Car A is 50km east of car B and begins moving west at 50km/h. Simultaneously, car B begins moving north at 90km/h. Find:

Question

a) The closest distance the cars will be from each other in kilometers b) What time "t" in hours will this distance occur

So this is a practice question from my grade 12 calculus textbook. Usually I'm pretty competent at DVA problems, however, with this one I'm having trouble mainly with how to approach it. I've done problems where I have to find the rate of change of the distance between two objects as well as DVA problems on finding maximum and minimum values, but this one is confusing me a little as to how to approach it. I'm guessing maybe I need to start by finding an expression for each vehicles speed, than use that to maybe find a point of intersection maybe? Or maybe I should start with the general position formula or maybe the Pythagorean theorem. But I really don't know and could use a little help to get going here please and thanks.

Answer 1

hint

In the repere $ (B, west-east, south-north) $, At the instant $ t $, the car $ B $ will have coordinates $$B(0,V_b.t)$$ while the car $ A $, is at the point $$A(50-V_a.t,0)$$

the square of the distance between the two cars is $$AB^2=(50-V_a.t)^2+(V_b.t)^2$$ $$=2500-100V_a.t+(V_a^2+V_b^2)t^2$$

the minimum of this distance is attained when the derivative is zero: $$2t(V_a^2+V_b^2)-100V_a=0$$

thus

$$t=\frac{100V_a}{2(V_a^2+V_b^2)}$$ $$=\frac{5000}{2(2500+8100)}=$$

Answer 2

Pretend the cars are on a 2-D plane and arbitrarily place car B at the origin, i.e. (0,0). Car A is east of car B, so that puts car A on the x-axis at (50, 0). This is good for visualization.

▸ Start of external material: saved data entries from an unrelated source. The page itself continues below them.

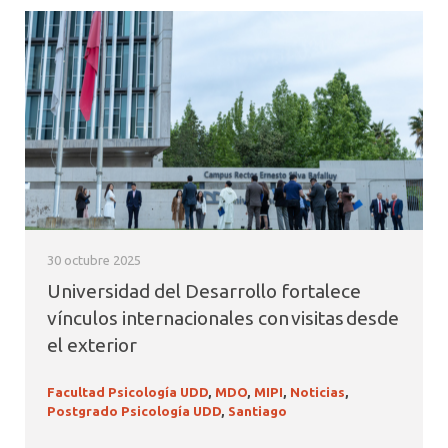
30 octubre 2025
Universidad del Desarrollo fortalece
vínculos internacionales con visitas desde
el exterior
Facultad Psicología UDD
,
MDO
,
MIPI
,
Noticias
,
Postgrado Psicología UDD
,
Santiago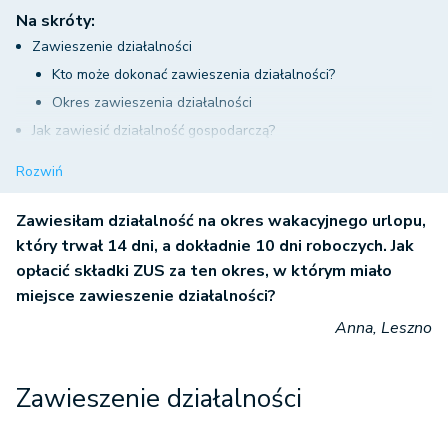
Na skróty:
Zawieszenie działalności
Kto może dokonać zawieszenia działalności?
Okres zawieszenia działalności
Jak zawiesić działalność gospodarczą?
Zawieszenie działalności a ZUS
Rozwiń
Zawiesiłam działalność na okres wakacyjnego urlopu,
który trwał 14 dni, a dokładnie 10 dni roboczych. Jak
opłacić składki ZUS za ten okres, w którym miało
miejsce zawieszenie działalności?
Anna, Leszno
Zawieszenie działalności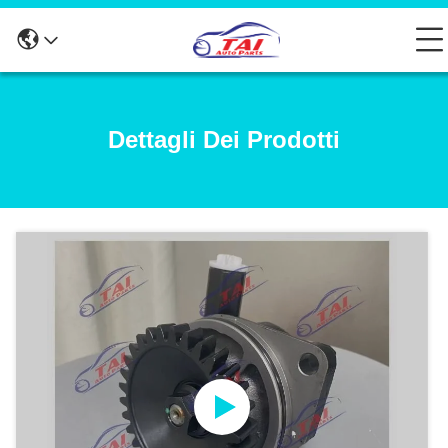
Dettagli Dei Prodotti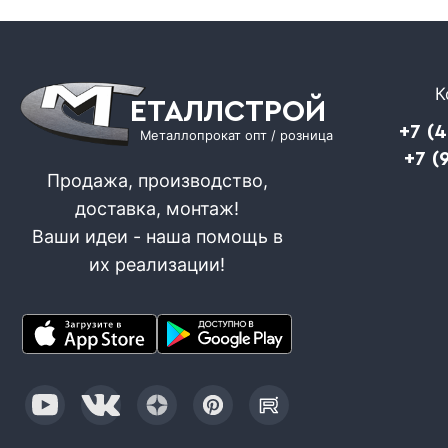
К
ЕТАЛЛСТРОЙ
+7 (
Металлопрокат опт / розница
+7 (
Продажа, производство,
доставка, монтаж!
Ваши идеи - наша помощь в
их реализации!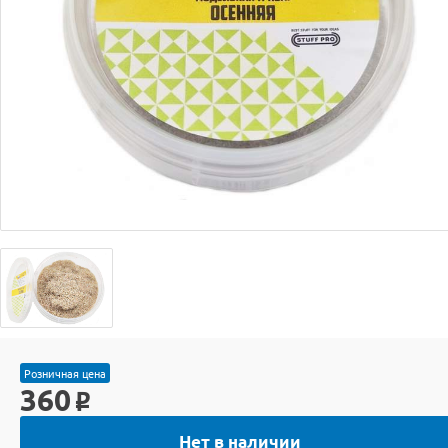
Розничная цена
360
o
Нет в наличии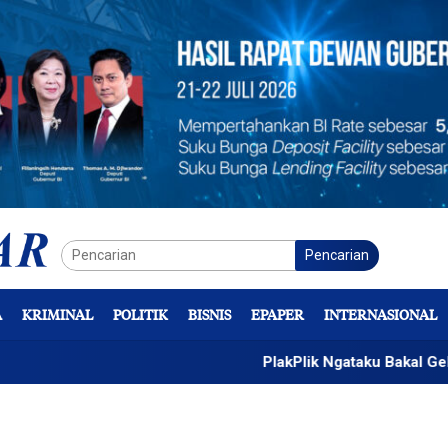
Pencarian
A
KRIMINAL
POLITIK
BISNIS
EPAPER
INTERNASIONAL
PlakPlik Ngataku Bakal Gelar Kreasi S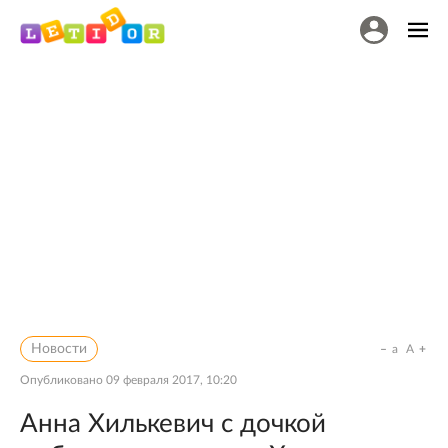
Новости
a
A
Опубликовано
09 февраля 2017, 10:20
Анна Хилькевич с дочкой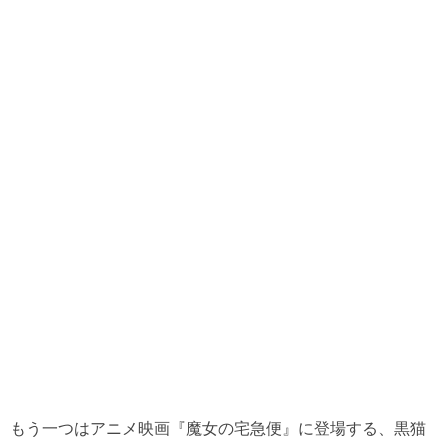
もう一つはアニメ映画『魔女の宅急便』に登場する、黒猫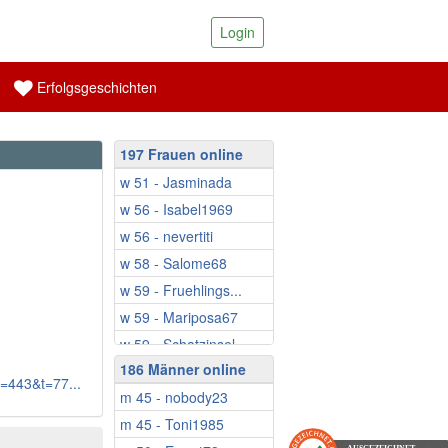
Login
Erfolgsgeschichten
197 Frauen online
w 51 - Jasminada
w 56 - Isabel1969
w 56 - nevertiti
w 58 - Salome68
w 59 - Fruehlings...
w 59 - Mariposa67
w 59 - Schatzinsel
186 Männer online
w 59 - Saly30
f=443&t=77...
m 45 - nobody23
w 60 - Ringeltine
m 45 - Toni1985
w 61 - EsmeWW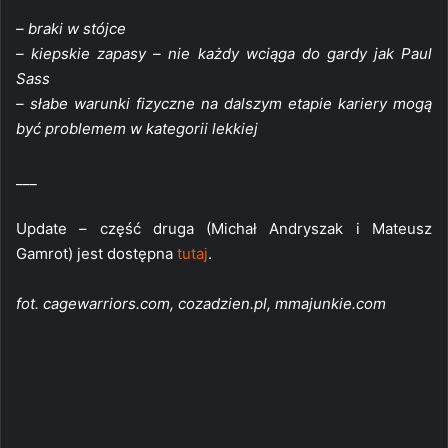
– braki w stójce
– kiepskie zapasy – nie każdy wciąga do gardy jak Paul
Sass
– słabe warunki fizyczne na dalszym etapie kariery mogą
być problemem w kategorii lekkiej
___
Update – część druga (Michał Andryszak i Mateusz
Gamrot) jest dostępna
tutaj
.
fot. cagewarriors.com, cozadzien.pl, mmajunkie.com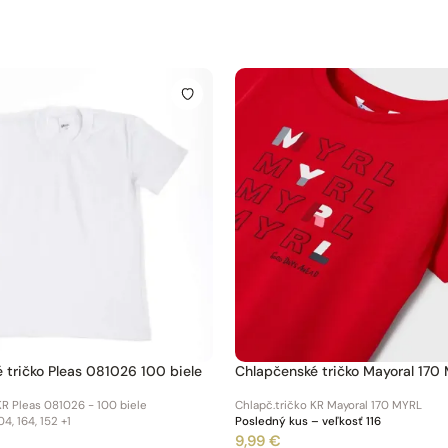
Chlapčenské tričko Pleas 081026 100 biele
Chlapčenské tričko Mayoral 170
KR Pleas 081026 - 100 biele
Chlapč.tričko KR Mayoral 170 MYRL
04, 164, 152
+1
Posledný kus – veľkosť 116
9,99 €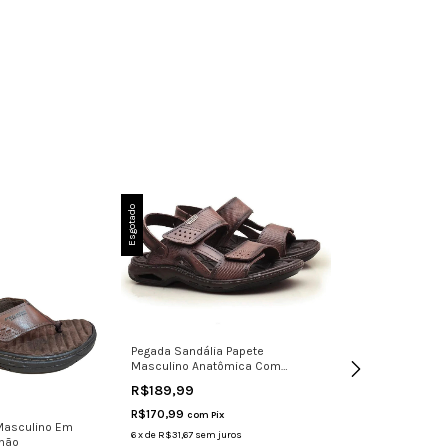
Esgotado
Esgotado
Pegada Sandália Papete
Masculino Anatômica Com
Amortecedor
R$189,99
R$170,99
com
Pix
Masculino Em
Chinelo Sandali
6
x
de
R$31,67
sem juros
nhão
Masculino Cour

Now, according to the problem, car B is moving north, i.e. up along the y-axis at 90 km/h and car A is moving west, i.e. left along the x-axis at 50 km/h.

At some time $t$, car B will be at $(0, 90t)$ and car A will be at $(50-50t, 0)$. This is simply using distance = speed X time. Given the way car B is moving, it's x co-ordinate always stays 0. Similarly, the y co-ordinate of car A always stays 0.

Now let's compute the distance between them at time $t$. The squared distance between two points $(a, b)$ and $(c, d)$ is given by $(a-c)^2 + (b-d)^2$. By this token, the squared distance between car A and car B is:

$d(t) = (50-50t)^2 + (90t)^2$.

To minimize this distance, let's take derivative with respect to $t$ and set to 0.

$d'(t) = 2(50-50t)(-50) + 2 \times 90t \times 90 = 0$.

You can solve to $t = 25/106$ hours. Finally, you can plug in $25/106$ into $d(t)$, take square root, and get the minimum distance.

Note that it's easier to work with squared distance when taking derivative. Any $t$ that minimizes the distance will also minimize the squared distance, so this is OK.